Lipid Metabolism and Small Molecule Inhibitors
Combination therapy with cyclin D-dependent kinase 4/6 inhibitors (CDK4/6i) and endocrine therapy is the standard treatment regimen for patients with hormone receptor-positive/human epidermal growth factor receptor 2-negative (ER+/HER2-) breast cancer.61–63 The combination of the two can further enhance the effect of cell cycle arrest.64 Despite the certain efficacy achieved by this type of treatment, the vast majority of patients still experience disease progression in the advanced stage, and many patients still suffer from recurrence even after receiving adjuvant therapy. Therefore, there is an urgent need for new therapeutic strategies to overcome drug resistance and improve treatment sensitivity.

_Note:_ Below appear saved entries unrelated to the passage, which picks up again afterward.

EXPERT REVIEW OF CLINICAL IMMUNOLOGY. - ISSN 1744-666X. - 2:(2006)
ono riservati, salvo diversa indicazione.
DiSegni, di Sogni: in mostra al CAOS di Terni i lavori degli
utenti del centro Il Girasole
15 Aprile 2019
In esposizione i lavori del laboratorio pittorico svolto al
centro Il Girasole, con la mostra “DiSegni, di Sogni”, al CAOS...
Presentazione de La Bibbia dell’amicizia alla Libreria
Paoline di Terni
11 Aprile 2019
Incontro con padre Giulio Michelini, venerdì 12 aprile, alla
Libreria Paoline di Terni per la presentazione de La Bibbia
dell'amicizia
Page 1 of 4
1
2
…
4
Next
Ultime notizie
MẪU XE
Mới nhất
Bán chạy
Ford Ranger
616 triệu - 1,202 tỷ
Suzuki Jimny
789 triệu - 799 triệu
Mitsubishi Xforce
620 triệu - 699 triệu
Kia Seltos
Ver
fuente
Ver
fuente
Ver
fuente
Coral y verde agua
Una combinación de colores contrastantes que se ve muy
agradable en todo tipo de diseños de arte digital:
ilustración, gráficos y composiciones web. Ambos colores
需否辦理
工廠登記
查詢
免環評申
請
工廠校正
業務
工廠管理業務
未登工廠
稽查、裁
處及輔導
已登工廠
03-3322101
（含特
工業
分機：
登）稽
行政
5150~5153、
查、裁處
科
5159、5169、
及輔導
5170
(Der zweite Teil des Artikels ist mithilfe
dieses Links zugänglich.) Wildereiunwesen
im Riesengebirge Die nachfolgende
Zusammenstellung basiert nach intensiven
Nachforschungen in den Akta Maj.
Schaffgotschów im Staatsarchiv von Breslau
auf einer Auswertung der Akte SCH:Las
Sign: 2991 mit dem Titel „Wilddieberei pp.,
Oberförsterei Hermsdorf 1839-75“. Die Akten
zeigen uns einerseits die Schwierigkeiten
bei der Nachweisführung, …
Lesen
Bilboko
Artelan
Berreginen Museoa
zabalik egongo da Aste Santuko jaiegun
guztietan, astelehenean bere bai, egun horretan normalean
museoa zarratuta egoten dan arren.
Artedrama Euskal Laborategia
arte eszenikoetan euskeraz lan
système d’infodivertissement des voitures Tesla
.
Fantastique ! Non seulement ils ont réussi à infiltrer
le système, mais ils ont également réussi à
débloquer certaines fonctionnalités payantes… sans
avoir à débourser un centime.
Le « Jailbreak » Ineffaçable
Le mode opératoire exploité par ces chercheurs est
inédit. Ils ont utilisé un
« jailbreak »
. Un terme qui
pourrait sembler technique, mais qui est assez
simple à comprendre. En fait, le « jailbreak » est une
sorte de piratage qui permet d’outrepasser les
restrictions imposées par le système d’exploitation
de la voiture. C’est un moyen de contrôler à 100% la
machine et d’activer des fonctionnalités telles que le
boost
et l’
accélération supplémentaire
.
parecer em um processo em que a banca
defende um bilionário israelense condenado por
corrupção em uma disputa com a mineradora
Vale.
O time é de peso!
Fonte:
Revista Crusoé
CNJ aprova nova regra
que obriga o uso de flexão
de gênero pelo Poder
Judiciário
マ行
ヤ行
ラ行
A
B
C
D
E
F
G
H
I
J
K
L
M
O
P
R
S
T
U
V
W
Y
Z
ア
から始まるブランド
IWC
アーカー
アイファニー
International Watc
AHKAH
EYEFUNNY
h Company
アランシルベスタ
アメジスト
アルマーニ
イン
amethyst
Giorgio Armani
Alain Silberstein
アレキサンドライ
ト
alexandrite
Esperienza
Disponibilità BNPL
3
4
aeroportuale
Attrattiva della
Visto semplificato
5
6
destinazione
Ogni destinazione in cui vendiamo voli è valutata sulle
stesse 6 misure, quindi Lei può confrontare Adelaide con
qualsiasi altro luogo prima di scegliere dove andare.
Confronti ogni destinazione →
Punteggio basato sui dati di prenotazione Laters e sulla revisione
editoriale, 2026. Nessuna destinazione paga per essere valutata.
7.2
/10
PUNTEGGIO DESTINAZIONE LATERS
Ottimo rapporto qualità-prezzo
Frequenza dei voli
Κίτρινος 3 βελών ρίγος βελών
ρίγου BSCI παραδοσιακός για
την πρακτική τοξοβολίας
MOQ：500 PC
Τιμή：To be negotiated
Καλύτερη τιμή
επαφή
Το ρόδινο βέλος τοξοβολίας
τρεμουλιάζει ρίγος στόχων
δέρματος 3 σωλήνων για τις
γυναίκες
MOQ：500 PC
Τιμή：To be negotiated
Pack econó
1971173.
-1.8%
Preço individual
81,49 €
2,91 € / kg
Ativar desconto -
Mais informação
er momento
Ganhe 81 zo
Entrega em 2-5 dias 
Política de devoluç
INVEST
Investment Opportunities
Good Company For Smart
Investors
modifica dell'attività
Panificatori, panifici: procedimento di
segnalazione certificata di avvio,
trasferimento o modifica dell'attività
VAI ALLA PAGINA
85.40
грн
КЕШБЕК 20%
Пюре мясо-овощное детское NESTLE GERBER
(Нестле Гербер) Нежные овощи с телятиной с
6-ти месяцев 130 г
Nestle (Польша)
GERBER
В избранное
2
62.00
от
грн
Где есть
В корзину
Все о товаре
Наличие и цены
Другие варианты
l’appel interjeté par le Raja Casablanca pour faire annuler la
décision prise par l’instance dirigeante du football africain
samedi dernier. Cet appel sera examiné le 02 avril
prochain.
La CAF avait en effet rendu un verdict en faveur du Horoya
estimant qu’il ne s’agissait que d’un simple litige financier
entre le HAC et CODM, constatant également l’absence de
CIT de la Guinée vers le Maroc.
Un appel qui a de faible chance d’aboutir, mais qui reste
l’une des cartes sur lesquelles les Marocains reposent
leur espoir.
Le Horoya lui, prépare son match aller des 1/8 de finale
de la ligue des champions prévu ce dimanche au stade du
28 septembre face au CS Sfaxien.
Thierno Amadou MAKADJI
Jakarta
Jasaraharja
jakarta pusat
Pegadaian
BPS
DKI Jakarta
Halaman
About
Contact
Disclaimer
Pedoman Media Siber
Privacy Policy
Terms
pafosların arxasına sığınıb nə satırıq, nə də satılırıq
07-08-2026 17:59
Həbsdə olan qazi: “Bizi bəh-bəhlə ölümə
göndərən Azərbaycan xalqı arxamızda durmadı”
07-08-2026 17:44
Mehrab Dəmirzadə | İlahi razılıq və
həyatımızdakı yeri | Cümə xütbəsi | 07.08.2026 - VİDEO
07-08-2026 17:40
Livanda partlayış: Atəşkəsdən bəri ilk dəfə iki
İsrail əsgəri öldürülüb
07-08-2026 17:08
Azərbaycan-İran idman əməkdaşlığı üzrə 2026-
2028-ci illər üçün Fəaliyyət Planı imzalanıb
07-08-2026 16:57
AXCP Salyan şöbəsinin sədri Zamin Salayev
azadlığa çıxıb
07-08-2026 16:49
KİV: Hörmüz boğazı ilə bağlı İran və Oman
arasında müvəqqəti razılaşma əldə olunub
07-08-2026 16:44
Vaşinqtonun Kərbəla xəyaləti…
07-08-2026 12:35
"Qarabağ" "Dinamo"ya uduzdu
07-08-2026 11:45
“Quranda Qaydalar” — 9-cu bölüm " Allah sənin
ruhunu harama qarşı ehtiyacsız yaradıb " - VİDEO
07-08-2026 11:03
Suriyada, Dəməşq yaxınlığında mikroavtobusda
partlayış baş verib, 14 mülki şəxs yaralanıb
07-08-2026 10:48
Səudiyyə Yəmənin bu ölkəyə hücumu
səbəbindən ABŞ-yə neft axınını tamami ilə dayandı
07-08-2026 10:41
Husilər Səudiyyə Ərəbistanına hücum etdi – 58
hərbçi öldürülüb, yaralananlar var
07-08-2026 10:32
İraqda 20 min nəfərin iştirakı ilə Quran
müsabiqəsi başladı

Alpelisib is a PI3Kα-specific inhibitor available in combination with fulvestrant for patients with PIK3CA mutations after prior ET. In the randomized Phase III SOLAR-1 trial, the addition of alpelisib to fulvestrant significantly improved PFS, with a trend towards improved OS in patients with PIK3CA-mutated tumors (detected in exons 9 or 20, in tumor tissue or circulating tumor DNA).65,66 Another option is the mTOR inhibitor everolimus, which is offered in combination with exemestane to patients with (ER+/HER2-) breast cancer who have progressed during or after treatment with an NSAID AI prior to or after treatment with fulvestrant because of a significant improvement in PFS, but not OS, compared to exemestane alone.67 Histone deacetylase (HDAC) inhibitors are another option for patients with HR-positive advanced breast cancer who have progressed after prior ET.68 Of these, HDACi is most closely related to lipid metabolism. Short-chain fatty acids are able to mediate anticancer effects by inhibiting HDAC activity. Recent studies have identified odd-chain fatty acids as novel HDACi.69 And recent studies have shown that cholesterol supplementation attenuates the therapeutic effects of CDK4/6i.70 However, there are fewer relevant studies, which deserve further in-depth investigation.

Conclusion

Conclusion
Due to the specificity of the TME infiltrated by adipocytes surrounding breast cancer, an increasing number of studies have recognized that lipid metabolism is associated with acquired resistance to a variety of anti-breast cancer drugs. Recent studies have shown that combination therapeutic strategies targeting lipid metabolism may be a viable approach to overcome drug resistance in the future. Therefore, we believe that the use of tumor genomic and lipidomic assays, combined with the classification of fatty acids in tumor cells, the microenvironment, and the daily diet, to design a more comprehensive precision medicine strategy will be the way forward to improve the prognosis of breast cancer patients.